» **Required action**
Pick up the Statalist post on counting unique values across a set of variables and continue it from its last line.

Stata The Stata listserver
[Date Prev][Date Next][Thread Prev][Thread Next][Date index][Thread index]

st: RE: RE: Counting unique values across a set of variables: Re-sent


From   "Nick Cox" <n.j.cox@durham.ac.uk>
To   <statalist@hsphsun2.harvard.edu>
Subject   st: RE: RE: Counting unique values across a set of variables: Re-sent
Date   Mon, 24 May 2004 17:34:52 +0100

Another way to do it: 

gen ZZ = 0 

qui forval i = 1 /`=_N' { 
	foreach v of var B-Y { 
		local list `"`list' `"`=`v'[`i']'"'"' 
		local uniq : list uniq list 
	} 
	replace ZZ = `: list sizeof uniq' in `i' 
	local list 
}

The single, double, and compound double quotes
require a little care here. 

This is the somethimes deprecated loop over
observations, which nevertheless has a certain charm 
in this case. 

Nick 
n.j.cox@durham.ac.uk 

P.S. in the previous message, add a final -renpfix- 
to get your variable names back to the status quo ante. 

> -----Original Message-----
> From: owner-statalist@hsphsun2.harvard.edu
> [mailto:owner-statalist@hsphsun2.harvard.edu]On Behalf Of Nick Cox
> Sent: 24 May 2004 17:16
> To: statalist@hsphsun2.harvard.edu
> Subject: st: RE: Counting unique values across a set of variables:
> Re-sent
> 
> 
> I think this is easiest through a 
> 
> -reshape- 
> do stuff 
> -reshape- 
> 
> sequence, otherwise known as the Stata twostep.

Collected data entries
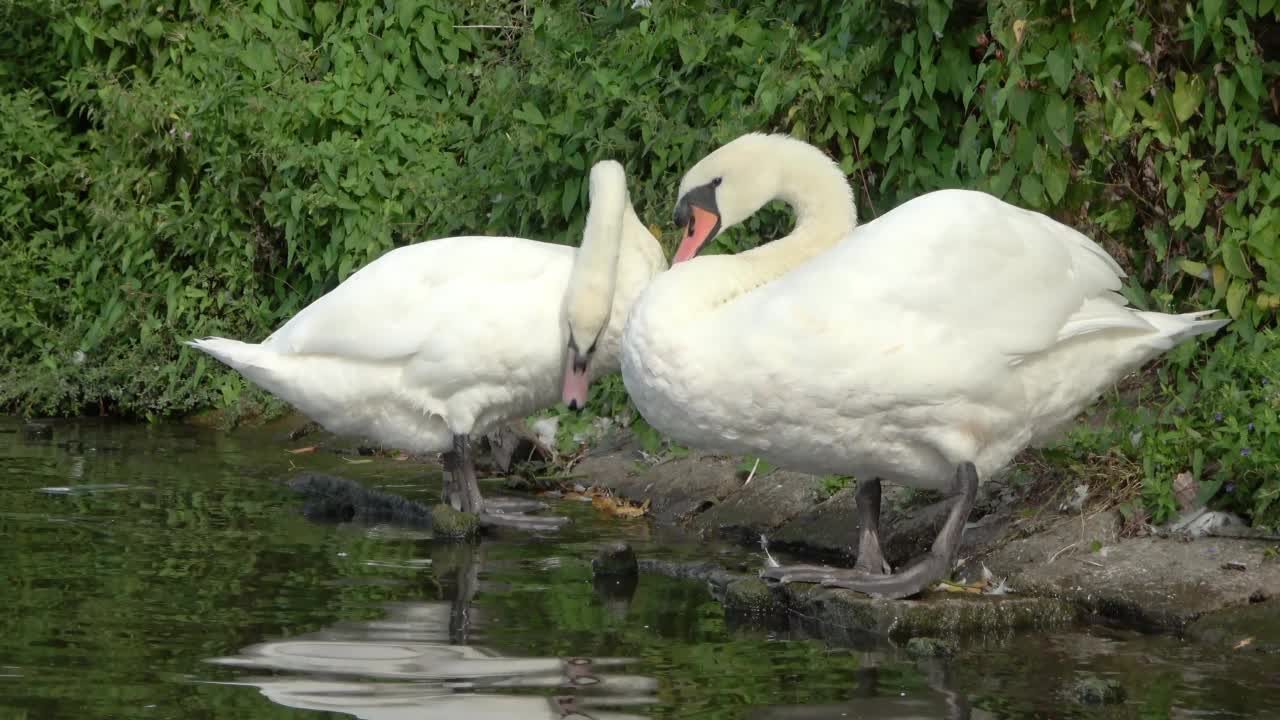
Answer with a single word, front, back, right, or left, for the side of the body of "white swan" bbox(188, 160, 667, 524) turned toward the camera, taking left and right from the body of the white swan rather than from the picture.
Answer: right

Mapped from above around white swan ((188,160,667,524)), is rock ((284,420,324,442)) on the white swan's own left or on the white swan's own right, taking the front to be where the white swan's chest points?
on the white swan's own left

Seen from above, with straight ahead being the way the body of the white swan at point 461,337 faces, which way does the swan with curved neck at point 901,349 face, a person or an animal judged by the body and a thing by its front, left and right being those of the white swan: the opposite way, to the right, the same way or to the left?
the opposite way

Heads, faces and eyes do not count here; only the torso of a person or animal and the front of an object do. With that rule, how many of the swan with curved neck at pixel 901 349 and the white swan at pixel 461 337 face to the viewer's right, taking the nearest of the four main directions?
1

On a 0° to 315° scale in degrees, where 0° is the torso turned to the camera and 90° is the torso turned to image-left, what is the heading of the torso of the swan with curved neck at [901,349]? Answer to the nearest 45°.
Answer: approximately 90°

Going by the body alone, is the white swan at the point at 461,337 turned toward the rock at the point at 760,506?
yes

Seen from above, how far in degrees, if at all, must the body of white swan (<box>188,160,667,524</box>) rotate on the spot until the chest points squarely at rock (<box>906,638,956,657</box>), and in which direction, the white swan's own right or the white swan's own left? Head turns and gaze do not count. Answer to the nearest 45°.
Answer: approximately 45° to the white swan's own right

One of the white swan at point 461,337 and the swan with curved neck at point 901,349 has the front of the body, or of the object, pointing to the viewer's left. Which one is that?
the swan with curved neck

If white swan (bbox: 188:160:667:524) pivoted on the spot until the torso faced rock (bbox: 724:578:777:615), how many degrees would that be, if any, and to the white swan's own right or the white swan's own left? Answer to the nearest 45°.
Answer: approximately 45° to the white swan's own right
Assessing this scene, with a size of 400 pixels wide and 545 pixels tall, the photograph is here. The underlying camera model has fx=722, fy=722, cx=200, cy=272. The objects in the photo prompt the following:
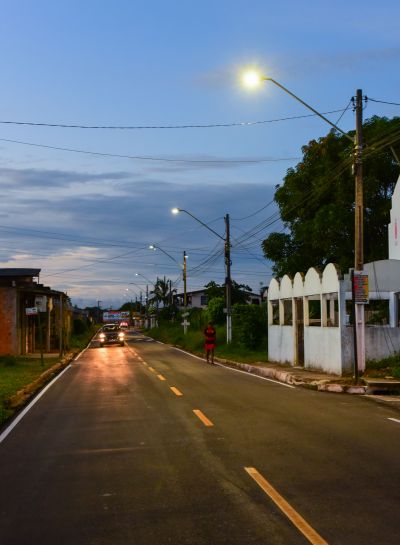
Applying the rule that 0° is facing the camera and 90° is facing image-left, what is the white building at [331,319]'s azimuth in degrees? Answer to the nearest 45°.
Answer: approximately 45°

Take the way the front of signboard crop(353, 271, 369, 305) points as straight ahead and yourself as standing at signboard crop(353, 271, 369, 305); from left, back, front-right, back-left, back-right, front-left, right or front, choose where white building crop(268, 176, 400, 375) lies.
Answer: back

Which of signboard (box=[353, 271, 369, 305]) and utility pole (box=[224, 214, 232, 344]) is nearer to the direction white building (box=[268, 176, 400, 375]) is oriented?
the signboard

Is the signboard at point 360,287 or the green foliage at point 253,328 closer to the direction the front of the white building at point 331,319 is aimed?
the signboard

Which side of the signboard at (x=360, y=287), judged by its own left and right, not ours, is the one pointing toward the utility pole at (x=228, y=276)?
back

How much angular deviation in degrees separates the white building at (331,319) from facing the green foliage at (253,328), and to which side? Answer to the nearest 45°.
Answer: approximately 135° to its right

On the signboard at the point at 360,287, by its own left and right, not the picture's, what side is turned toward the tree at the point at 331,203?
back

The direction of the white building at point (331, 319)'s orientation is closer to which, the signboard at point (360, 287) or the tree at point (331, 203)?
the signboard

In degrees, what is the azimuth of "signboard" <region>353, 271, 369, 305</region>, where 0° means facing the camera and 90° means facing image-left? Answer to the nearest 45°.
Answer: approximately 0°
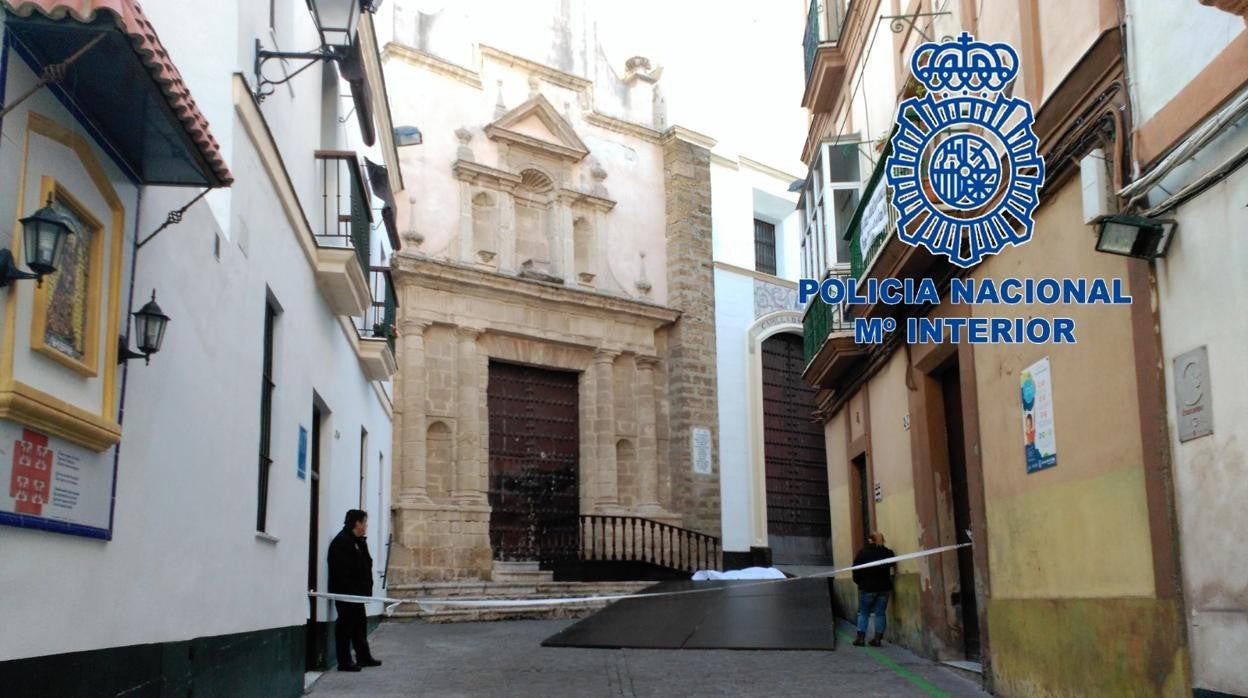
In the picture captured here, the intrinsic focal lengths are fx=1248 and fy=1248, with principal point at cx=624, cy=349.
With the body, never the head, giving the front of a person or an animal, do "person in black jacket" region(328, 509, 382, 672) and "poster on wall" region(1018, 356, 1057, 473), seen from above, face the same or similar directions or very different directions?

» **Exercise result**
> 
> First we -rename- variables, so that 
> they have a common prefix, say 
> 
> foreach v of var B-Y { 
> 	rename `v' S_`v' 
> } 
> 
> Then we -reshape- to long: 
> 
> reshape long S_ , i(A) string 
> 
> Now our count of distinct strings is 
> 
> bysort A S_ : gen Z = _n == 1 
> by A : replace Z = sum(Z) 
> by A : replace Z = Z[_N] 
> 
> Now we -reshape- back 
> 
> reshape wide S_ , i(A) string 
> 
> and then -Z- is an extra variable
> in the dataset. 
> 
> Note that this counts "." 
> as a value like any other. (And 
> indeed also "", " ", "  ", etc.) 
> 
> If you want to subtract 1 because "." 
> is not of interest that one 
> way to do that is 
> 
> gen countperiod = 0 
> foreach v of var B-Y { 
> 	replace countperiod = countperiod + (`v' == ".") 
> } 
> 
> replace Z = Z - (countperiod > 0) 
> 
> Nick 
> n.j.cox@durham.ac.uk 
> 
> > -----Original Message-----
> > From: owner-statalist@hsphsun2.harvard.edu
> > [mailto:owner-statalist@hsphsun2.harvard.edu]On Behalf Of CM
> > Sent: 24 May 2004 16:53
> > To: statalist@hsphsun2.harvard.edu
> > Subject: st: Counting unique values across a set of 
> variables: Re-sent
> > 
> > 
> > Hi all,
> > 
> > I checked findit but don't believe I found what I
> > need.
> > 
> > Each row in my data represents a respondent.  Besides
> > the first column "A" representing ID, the other
> > columns (call them B thru Y) contain strings or "."  I
> > need to create a variable in column Z that counts the
> > number of unique strings found for any given
> > respondent in B thru Y.  Advice?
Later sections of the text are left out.